● INSTRUCTIONS FOR THE TASK:
Every record shown below should be duplicated exactly.

Saved entries
Segment Open

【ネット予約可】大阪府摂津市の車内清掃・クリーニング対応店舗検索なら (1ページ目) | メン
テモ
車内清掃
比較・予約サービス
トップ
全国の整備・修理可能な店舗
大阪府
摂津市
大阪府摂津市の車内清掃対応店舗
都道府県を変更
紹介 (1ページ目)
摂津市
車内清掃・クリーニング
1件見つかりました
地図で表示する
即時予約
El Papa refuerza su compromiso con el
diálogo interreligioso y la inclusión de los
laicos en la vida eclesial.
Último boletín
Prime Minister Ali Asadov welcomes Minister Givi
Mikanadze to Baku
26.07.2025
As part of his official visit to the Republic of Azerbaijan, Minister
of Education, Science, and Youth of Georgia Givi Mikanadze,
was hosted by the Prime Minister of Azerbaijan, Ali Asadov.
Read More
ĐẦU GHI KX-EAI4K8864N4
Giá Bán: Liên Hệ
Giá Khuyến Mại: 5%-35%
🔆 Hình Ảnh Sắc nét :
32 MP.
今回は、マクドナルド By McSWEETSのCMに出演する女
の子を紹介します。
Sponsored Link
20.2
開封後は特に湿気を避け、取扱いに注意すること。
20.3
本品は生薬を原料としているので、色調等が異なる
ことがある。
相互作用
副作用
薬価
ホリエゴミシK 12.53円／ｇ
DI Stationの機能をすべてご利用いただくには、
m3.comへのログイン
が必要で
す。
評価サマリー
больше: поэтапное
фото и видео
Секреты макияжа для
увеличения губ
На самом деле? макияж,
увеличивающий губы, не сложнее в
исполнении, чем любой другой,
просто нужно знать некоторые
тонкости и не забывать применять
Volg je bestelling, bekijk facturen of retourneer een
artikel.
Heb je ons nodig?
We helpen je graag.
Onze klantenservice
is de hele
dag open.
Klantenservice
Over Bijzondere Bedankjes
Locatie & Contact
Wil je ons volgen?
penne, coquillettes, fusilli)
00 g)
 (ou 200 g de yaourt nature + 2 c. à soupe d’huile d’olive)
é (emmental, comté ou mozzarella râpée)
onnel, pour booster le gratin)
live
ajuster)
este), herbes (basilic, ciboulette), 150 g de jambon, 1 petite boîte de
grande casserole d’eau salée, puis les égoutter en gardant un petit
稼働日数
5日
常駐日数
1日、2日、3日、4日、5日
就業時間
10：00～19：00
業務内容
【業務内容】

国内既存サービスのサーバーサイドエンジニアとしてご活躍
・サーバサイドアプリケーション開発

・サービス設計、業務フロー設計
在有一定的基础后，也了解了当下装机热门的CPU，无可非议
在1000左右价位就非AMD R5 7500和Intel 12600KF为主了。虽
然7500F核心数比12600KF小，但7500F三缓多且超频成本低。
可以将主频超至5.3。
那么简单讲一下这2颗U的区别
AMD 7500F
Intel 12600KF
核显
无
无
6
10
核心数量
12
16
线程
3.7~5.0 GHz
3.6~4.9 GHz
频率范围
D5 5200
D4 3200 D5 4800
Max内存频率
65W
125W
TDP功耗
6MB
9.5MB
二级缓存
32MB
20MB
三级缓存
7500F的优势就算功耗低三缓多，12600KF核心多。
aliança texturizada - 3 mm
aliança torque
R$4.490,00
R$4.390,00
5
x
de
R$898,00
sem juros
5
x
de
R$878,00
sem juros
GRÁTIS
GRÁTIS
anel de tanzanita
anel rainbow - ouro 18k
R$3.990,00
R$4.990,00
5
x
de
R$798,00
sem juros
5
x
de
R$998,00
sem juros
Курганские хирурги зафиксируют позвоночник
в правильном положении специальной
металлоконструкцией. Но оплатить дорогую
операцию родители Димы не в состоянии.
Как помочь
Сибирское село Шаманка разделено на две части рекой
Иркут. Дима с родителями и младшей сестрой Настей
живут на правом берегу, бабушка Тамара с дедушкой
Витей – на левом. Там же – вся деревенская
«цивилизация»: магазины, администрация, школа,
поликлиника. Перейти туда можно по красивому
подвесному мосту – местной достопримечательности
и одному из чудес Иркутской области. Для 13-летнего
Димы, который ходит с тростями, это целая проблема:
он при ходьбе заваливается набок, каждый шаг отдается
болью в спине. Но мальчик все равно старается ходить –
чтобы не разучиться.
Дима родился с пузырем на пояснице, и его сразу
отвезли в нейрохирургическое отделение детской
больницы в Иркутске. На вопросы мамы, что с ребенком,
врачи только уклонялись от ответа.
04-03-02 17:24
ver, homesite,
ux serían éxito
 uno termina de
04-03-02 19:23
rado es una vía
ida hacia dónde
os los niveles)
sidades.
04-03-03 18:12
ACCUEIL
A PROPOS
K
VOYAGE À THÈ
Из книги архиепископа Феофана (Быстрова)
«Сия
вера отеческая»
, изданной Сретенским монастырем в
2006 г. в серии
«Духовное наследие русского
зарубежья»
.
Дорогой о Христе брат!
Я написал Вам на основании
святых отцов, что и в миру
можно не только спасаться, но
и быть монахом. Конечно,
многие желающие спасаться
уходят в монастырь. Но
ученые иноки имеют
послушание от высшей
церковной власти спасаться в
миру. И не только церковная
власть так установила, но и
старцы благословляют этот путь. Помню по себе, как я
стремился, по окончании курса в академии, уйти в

Segment Closed

● TASK RESULT:
【ネット予約可】大阪府摂津市の車内清掃・クリーニング対応店舗検索なら (1ページ目) | メン
テモ
車内清掃
比較・予約サービス
トップ
全国の整備・修理可能な店舗
大阪府
摂津市
大阪府摂津市の車内清掃対応店舗
都道府県を変更
紹介 (1ページ目)
摂津市
車内清掃・クリーニング
1件見つかりました
地図で表示する
即時予約
El Papa refuerza su compromiso con el
diálogo interreligioso y la inclusión de los
laicos en la vida eclesial.
Último boletín
Prime Minister Ali Asadov welcomes Minister Givi
Mikanadze to Baku
26.07.2025
As part of his official visit to the Republic of Azerbaijan, Minister
of Education, Science, and Youth of Georgia Givi Mikanadze,
was hosted by the Prime Minister of Azerbaijan, Ali Asadov.
Read More
ĐẦU GHI KX-EAI4K8864N4
Giá Bán: Liên Hệ
Giá Khuyến Mại: 5%-35%
🔆 Hình Ảnh Sắc nét :
32 MP.
今回は、マクドナルド By McSWEETSのCMに出演する女
の子を紹介します。
Sponsored Link
20.2
開封後は特に湿気を避け、取扱いに注意すること。
20.3
本品は生薬を原料としているので、色調等が異なる
ことがある。
相互作用
副作用
薬価
ホリエゴミシK 12.53円／ｇ
DI Stationの機能をすべてご利用いただくには、
m3.comへのログイン
が必要で
す。
評価サマリー
больше: поэтапное
фото и видео
Секреты макияжа для
увеличения губ
На самом деле? макияж,
увеличивающий губы, не сложнее в
исполнении, чем любой другой,
просто нужно знать некоторые
тонкости и не забывать применять
Volg je bestelling, bekijk facturen of retourneer een
artikel.
Heb je ons nodig?
We helpen je graag.
Onze klantenservice
is de hele
dag open.
Klantenservice
Over Bijzondere Bedankjes
Locatie & Contact
Wil je ons volgen?
penne, coquillettes, fusilli)
00 g)
 (ou 200 g de yaourt nature + 2 c. à soupe d’huile d’olive)
é (emmental, comté ou mozzarella râpée)
onnel, pour booster le gratin)
live
ajuster)
este), herbes (basilic, ciboulette), 150 g de jambon, 1 petite boîte de
grande casserole d’eau salée, puis les égoutter en gardant un petit
稼働日数
5日
常駐日数
1日、2日、3日、4日、5日
就業時間
10：00～19：00
業務内容
【業務内容】

国内既存サービスのサーバーサイドエンジニアとしてご活躍
・サーバサイドアプリケーション開発

・サービス設計、業務フロー設計
在有一定的基础后，也了解了当下装机热门的CPU，无可非议
在1000左右价位就非AMD R5 7500和Intel 12600KF为主了。虽
然7500F核心数比12600KF小，但7500F三缓多且超频成本低。
可以将主频超至5.3。
那么简单讲一下这2颗U的区别
AMD 7500F
Intel 12600KF
核显
无
无
6
10
核心数量
12
16
线程
3.7~5.0 GHz
3.6~4.9 GHz
频率范围
D5 5200
D4 3200 D5 4800
Max内存频率
65W
125W
TDP功耗
6MB
9.5MB
二级缓存
32MB
20MB
三级缓存
7500F的优势就算功耗低三缓多，12600KF核心多。
aliança texturizada - 3 mm
aliança torque
R$4.490,00
R$4.390,00
5
x
de
R$898,00
sem juros
5
x
de
R$878,00
sem juros
GRÁTIS
GRÁTIS
anel de tanzanita
anel rainbow - ouro 18k
R$3.990,00
R$4.990,00
5
x
de
R$798,00
sem juros
5
x
de
R$998,00
sem juros
Курганские хирурги зафиксируют позвоночник
в правильном положении специальной
металлоконструкцией. Но оплатить дорогую
операцию родители Димы не в состоянии.
Как помочь
Сибирское село Шаманка разделено на две части рекой
Иркут. Дима с родителями и младшей сестрой Настей
живут на правом берегу, бабушка Тамара с дедушкой
Витей – на левом. Там же – вся деревенская
«цивилизация»: магазины, администрация, школа,
поликлиника. Перейти туда можно по красивому
подвесному мосту – местной достопримечательности
и одному из чудес Иркутской области. Для 13-летнего
Димы, который ходит с тростями, это целая проблема:
он при ходьбе заваливается набок, каждый шаг отдается
болью в спине. Но мальчик все равно старается ходить –
чтобы не разучиться.
Дима родился с пузырем на пояснице, и его сразу
отвезли в нейрохирургическое отделение детской
больницы в Иркутске. На вопросы мамы, что с ребенком,
врачи только уклонялись от ответа.
04-03-02 17:24
ver, homesite,
ux serían éxito
 uno termina de
04-03-02 19:23
rado es una vía
ida hacia dónde
os los niveles)
sidades.
04-03-03 18:12
ACCUEIL
A PROPOS
K
VOYAGE À THÈ
Из книги архиепископа Феофана (Быстрова)
«Сия
вера отеческая»
, изданной Сретенским монастырем в
2006 г. в серии
«Духовное наследие русского
зарубежья»
.
Дорогой о Христе брат!
Я написал Вам на основании
святых отцов, что и в миру
можно не только спасаться, но
и быть монахом. Конечно,
многие желающие спасаться
уходят в монастырь. Но
ученые иноки имеют
послушание от высшей
церковной власти спасаться в
миру. И не только церковная
власть так установила, но и
старцы благословляют этот путь. Помню по себе, как я
стремился, по окончании курса в академии, уйти в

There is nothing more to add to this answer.